** Provided passage follows **

Some states are trying to curb the role of civil society by significantly restricting their participation in future ATT conferences and making an increasing number of key decisions behind closed doors in secret sessions.

Amnesty International is also alarmed that states have attempted to strip their ATT reporting requirements down to a bare minimum. This means that they may only be obliged to report on the financial value of transfers annually, without providing crucial details about the size of the shipment,
the number of items and an accounting of each category of small arms and light weapons included.

Details about where the weapons would end up and for what purpose would also be secret, which is crucial information aimed at preventing diversion of arms into illicit markets and to unauthorized end users.

"Shutting civil society out of some of the most important discussions and not making annual reports on arms imports and exports public will mean `business as usual' - arms transfers will remain shrouded in secrecy, undermining the purpose of the ATT. This must not be allowed to happen," said
Marek Marczynski.

"A great deal has been achieved through the work of civil society alongside States to win legally binding, global rules on international arms transfers. We look forward to continue playing a constructive role as we move into the implementation phase. States must adopt comprehensive and
transparent reporting requirements that give a full picture of the global trade in arms."

Background

Since the early 1990s Amnesty International has campaigned with NGO partners to achieve robust, legally binding, global rules on international arms transfers to stem the flow of conventional arms and munitions that fuel atrocities and human rights abuses. More than a million people around the
world joined the campaign.

On 2 April 2013, a total of 155 states voted in the UN General Assembly to adopt the Arms Trade Treaty. It entered into force as binding international law on 24 December 2014, for all states parties.

Five of the top 10 arms exporters - France, Germany, Italy, Spain and the UK - are among the 72 states around the world to have already ratified the ATT. The USA, by far the largest arms producer and exporter, is among 58 other countries that have signed but not yet ratified the treaty. Other
major arms producers like China, Canada and Russia have resisted signing or ratifying the treaty.

** End of Provided passage **

### [Work instructions]
• a. Repeat the Arms Trade Treaty text word for word, everything from "Some states are" down to "unauthorized end users.".
• b. Pick up the Arms Trade Treaty text after its last sentence and carry it forward.
The data that follows comes from a separate source.

** Excerpted data follows **

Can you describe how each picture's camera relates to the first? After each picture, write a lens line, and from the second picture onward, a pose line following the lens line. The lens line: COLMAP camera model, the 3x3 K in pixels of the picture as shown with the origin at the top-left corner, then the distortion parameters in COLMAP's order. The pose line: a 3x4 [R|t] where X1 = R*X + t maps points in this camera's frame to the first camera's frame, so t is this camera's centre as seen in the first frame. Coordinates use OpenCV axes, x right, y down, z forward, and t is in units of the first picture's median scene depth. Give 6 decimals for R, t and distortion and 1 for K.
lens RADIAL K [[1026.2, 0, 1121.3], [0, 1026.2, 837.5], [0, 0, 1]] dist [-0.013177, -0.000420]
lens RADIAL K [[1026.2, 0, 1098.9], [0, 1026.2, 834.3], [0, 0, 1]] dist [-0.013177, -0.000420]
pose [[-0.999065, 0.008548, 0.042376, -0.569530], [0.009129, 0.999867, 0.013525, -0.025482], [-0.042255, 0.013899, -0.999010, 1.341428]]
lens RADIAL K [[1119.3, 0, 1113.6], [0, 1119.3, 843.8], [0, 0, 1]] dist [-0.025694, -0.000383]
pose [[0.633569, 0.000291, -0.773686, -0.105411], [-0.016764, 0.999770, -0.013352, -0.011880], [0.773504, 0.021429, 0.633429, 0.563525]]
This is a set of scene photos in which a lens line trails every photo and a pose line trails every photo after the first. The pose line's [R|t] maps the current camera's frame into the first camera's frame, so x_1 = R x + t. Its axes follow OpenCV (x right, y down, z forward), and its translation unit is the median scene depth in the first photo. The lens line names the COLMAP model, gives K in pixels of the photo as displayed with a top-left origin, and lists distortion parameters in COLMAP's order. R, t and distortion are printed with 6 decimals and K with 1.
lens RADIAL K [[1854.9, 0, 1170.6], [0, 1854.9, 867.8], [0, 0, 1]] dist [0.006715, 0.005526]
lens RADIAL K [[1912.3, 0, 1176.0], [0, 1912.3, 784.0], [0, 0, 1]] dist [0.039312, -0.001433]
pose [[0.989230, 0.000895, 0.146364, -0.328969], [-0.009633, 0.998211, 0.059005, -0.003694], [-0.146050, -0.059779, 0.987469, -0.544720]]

** End of Excerpted data **

### [Results for each task]
• a.
Some states are trying to curb the role of civil society by significantly restricting their participation in future ATT conferences and making an increasing number of key decisions behind closed doors in secret sessions.

Amnesty International is also alarmed that states have attempted to strip their ATT reporting requirements down to a bare minimum. This means that they may only be obliged to report on the financial value of transfers annually, without providing crucial details about the size of the shipment,
the number of items and an accounting of each category of small arms and light weapons included.

Details about where the weapons would end up and for what purpose would also be secret, which is crucial information aimed at preventing diversion of arms into illicit markets and to unauthorized end users.

• b.
The ATT includes a number of robust rules to stop the flow of arms to countries when it is known the arms would be used for genocide, crimes against humanity or war crimes. Governments that are part of the ATT will now have to carry out objective assessments to avoid an overriding risk that an
arms export would be used to commit serious violations of international human rights law or international humanitarian law.

International arms transfers are shrouded in secrecy but the value of the global trade is estimated to be approaching US$100 billion annually.

Amnesty International has continued to document and expose irresponsible arms transfers that contribute to or facilitate grave abuses.

This includes weapons and ammunition predominantly manufactured in the Russian Federation/former Soviet Union, Belarus, Ukraine and China transferred to Sudan, and subsequently used by all sides of the conflicts in South Kordofan and Darfur as well as neighbouring South Sudan. In South
Kordofan, Amnesty International has recently documented a series of indiscriminate attacks on civilian areas, including hospitals and schools, of a nature and scale that constitute war crimes and possibly crimes against humanity.

In Iraq and Syria, rampant arms proliferation has seen arms transfers being diverted to the armed group calling itself Islamic State and other armed groups. These arms are being used to facilitate summary killings, enforced disappearances, rape and torture, amongst other serious human rights
violations. The spread of arms and ammunition - mostly Soviet/Warsaw Pact-era small arms and light weapons, armoured vehicles and artillery dating back to the 1970s and 80s - has caused untold impact on the civilian population, creating large flows of internally displaced peoples and refugees,
impeding access to humanitarian assistance and exacerbating gender-based violence.